■ **AIM OF THE TASK**
Copy out every item below word for word, leaving out the pictures.
EXERCISE INPUTS START
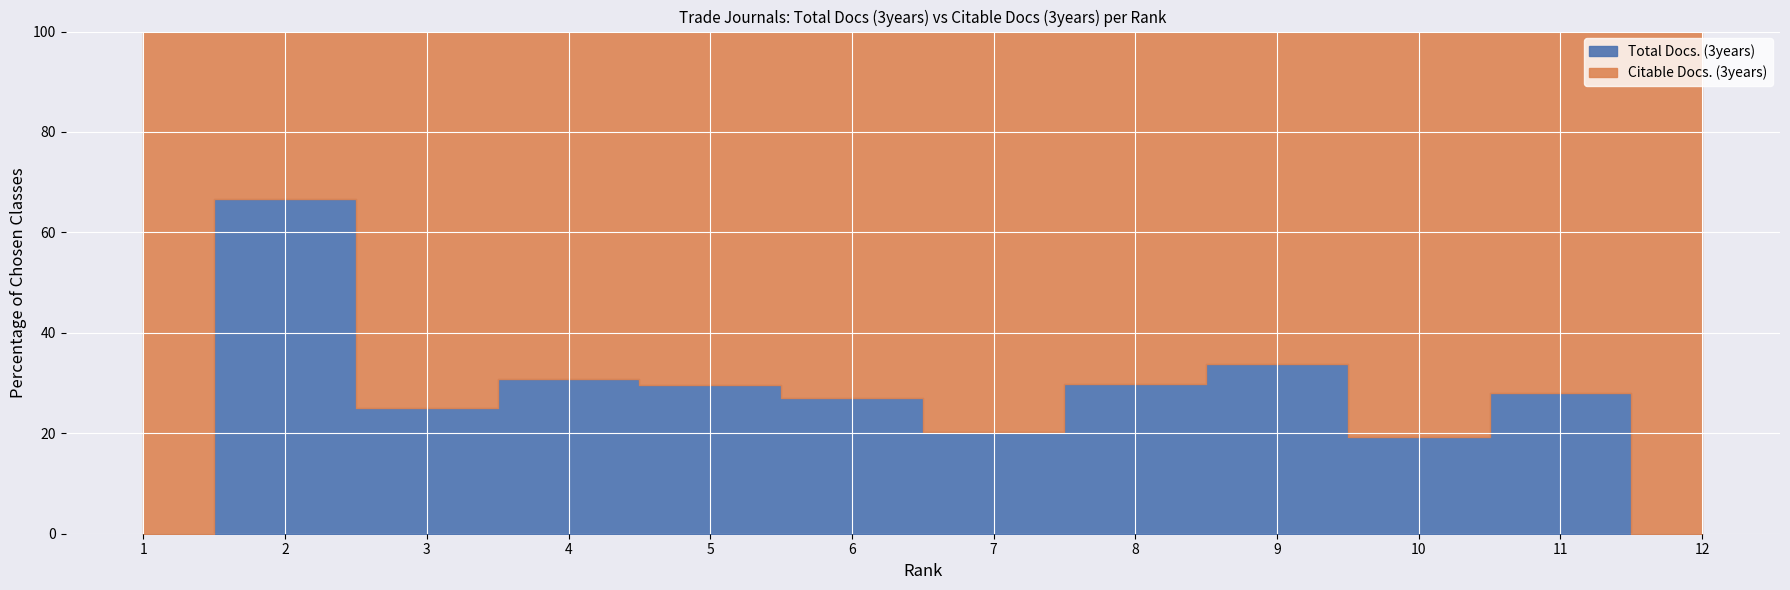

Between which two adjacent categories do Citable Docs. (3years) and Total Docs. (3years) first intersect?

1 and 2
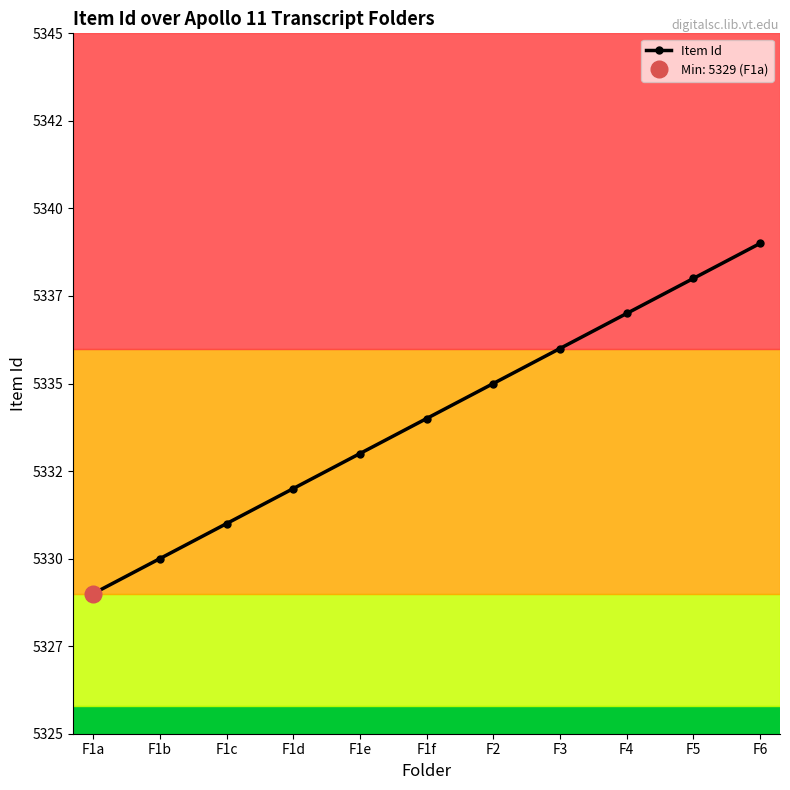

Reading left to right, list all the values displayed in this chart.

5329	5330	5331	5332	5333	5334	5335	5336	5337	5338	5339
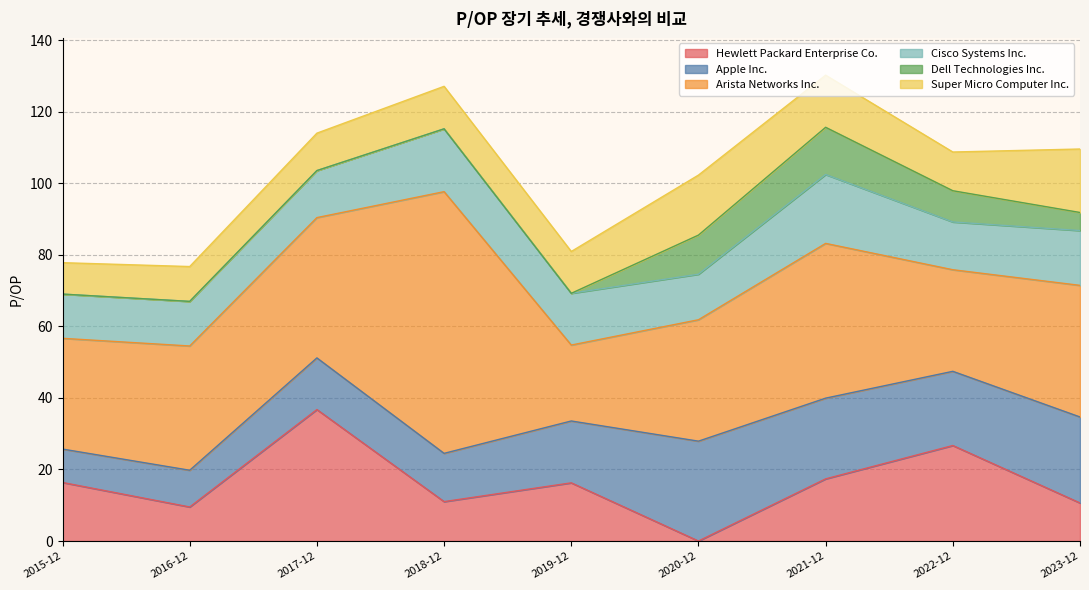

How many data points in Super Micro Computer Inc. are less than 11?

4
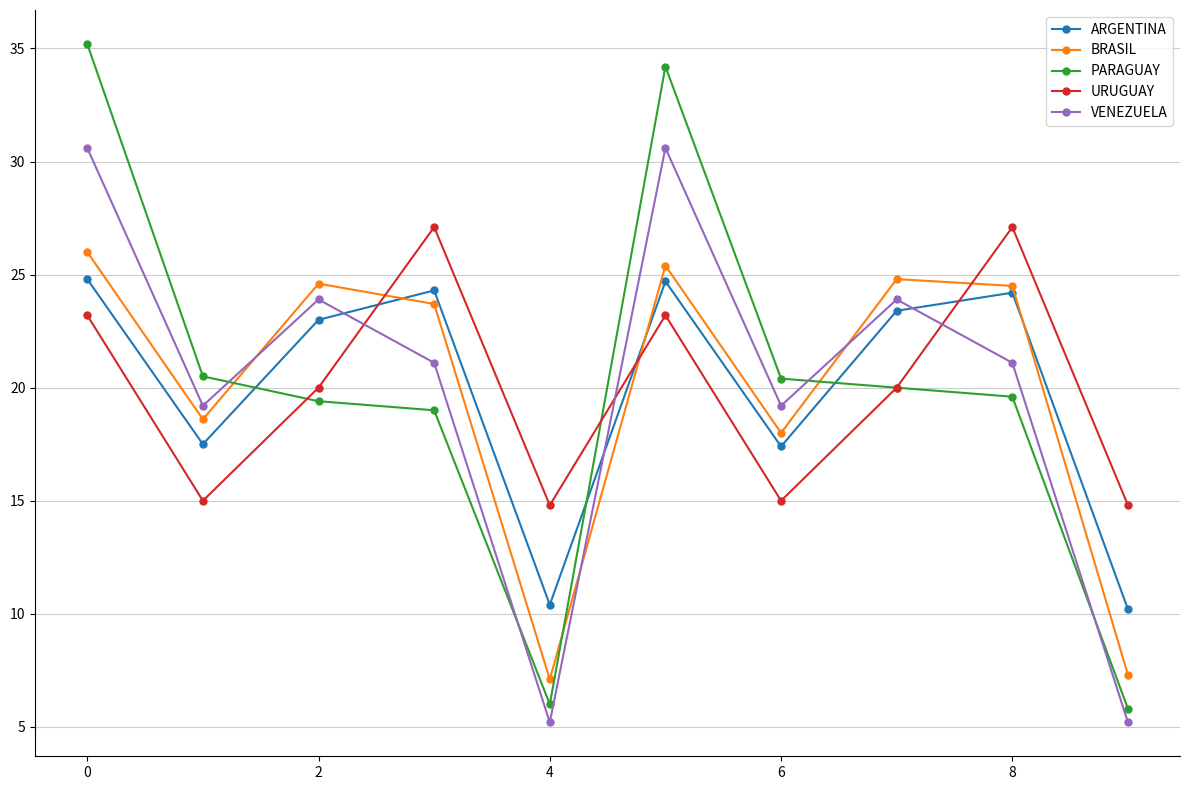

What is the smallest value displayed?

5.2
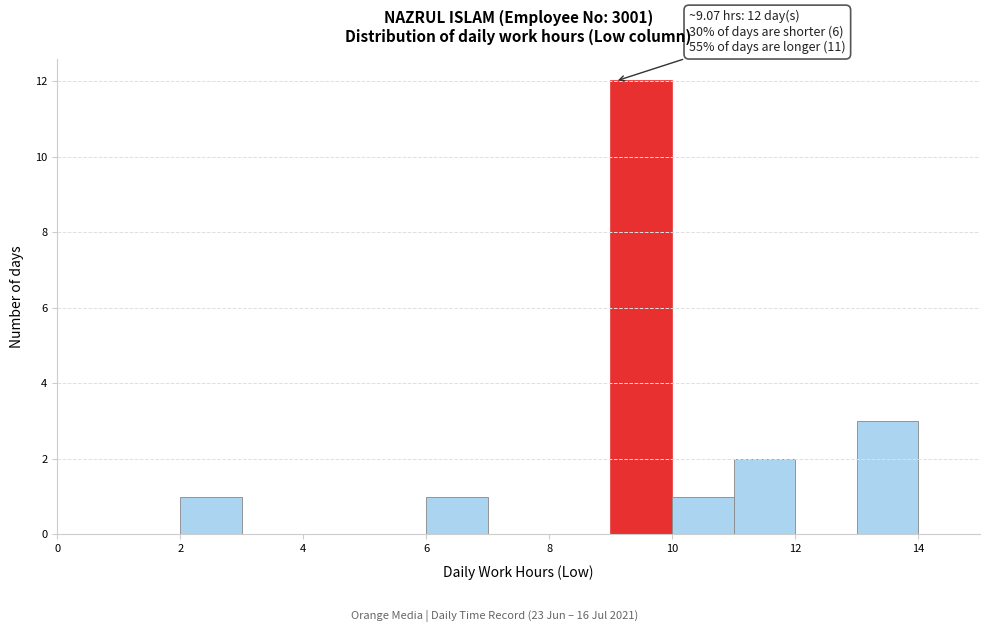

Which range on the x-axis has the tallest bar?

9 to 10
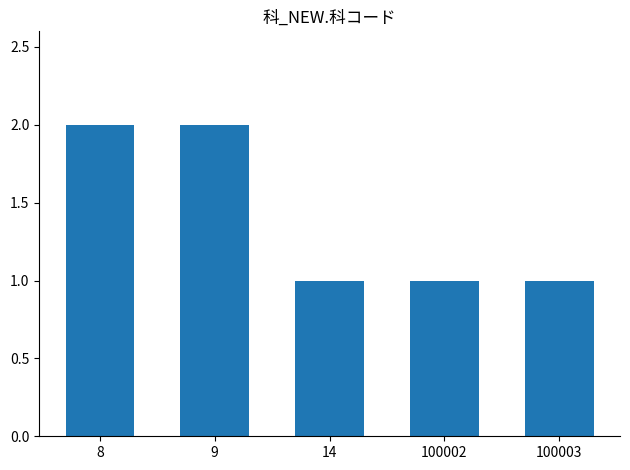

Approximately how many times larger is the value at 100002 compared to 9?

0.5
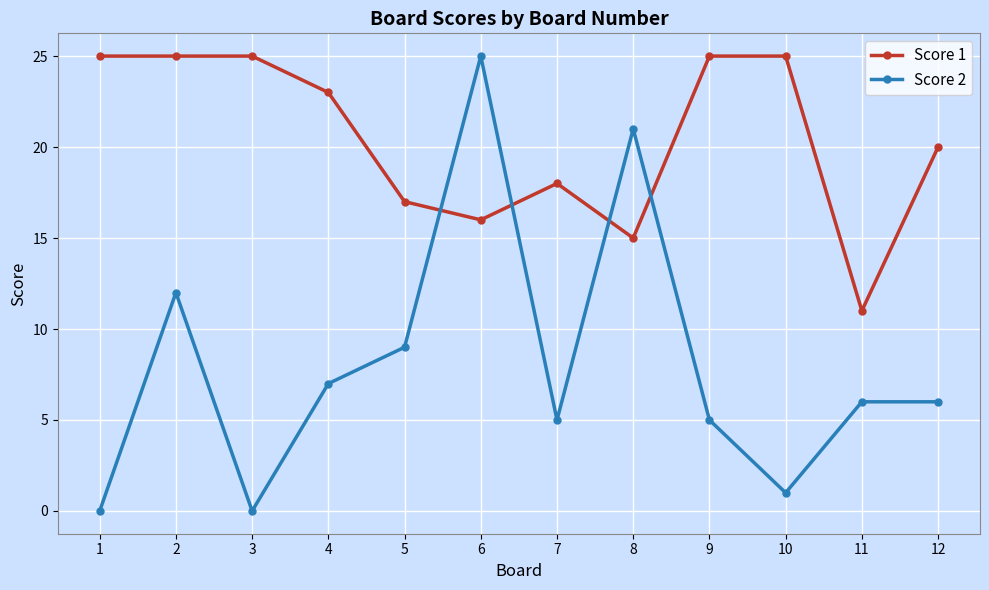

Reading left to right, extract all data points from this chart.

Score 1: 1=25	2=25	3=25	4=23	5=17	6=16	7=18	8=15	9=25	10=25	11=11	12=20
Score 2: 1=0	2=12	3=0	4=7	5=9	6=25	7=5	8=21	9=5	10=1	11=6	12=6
EXERCISE INPUTS END
■ **WRITTEN RESPONSE**
Between which two adjacent categories do Citable Docs. (3years) and Total Docs. (3years) first intersect?

1 and 2

Reading left to right, list all the values displayed in this chart.

5329	5330	5331	5332	5333	5334	5335	5336	5337	5338	5339

How many data points in Super Micro Computer Inc. are less than 11?

4

What is the smallest value displayed?

5.2

Which range on the x-axis has the tallest bar?

9 to 10

Approximately how many times larger is the value at 100002 compared to 9?

0.5

Reading left to right, extract all data points from this chart.

Score 1: 1=25	2=25	3=25	4=23	5=17	6=16	7=18	8=15	9=25	10=25	11=11	12=20
Score 2: 1=0	2=12	3=0	4=7	5=9	6=25	7=5	8=21	9=5	10=1	11=6	12=6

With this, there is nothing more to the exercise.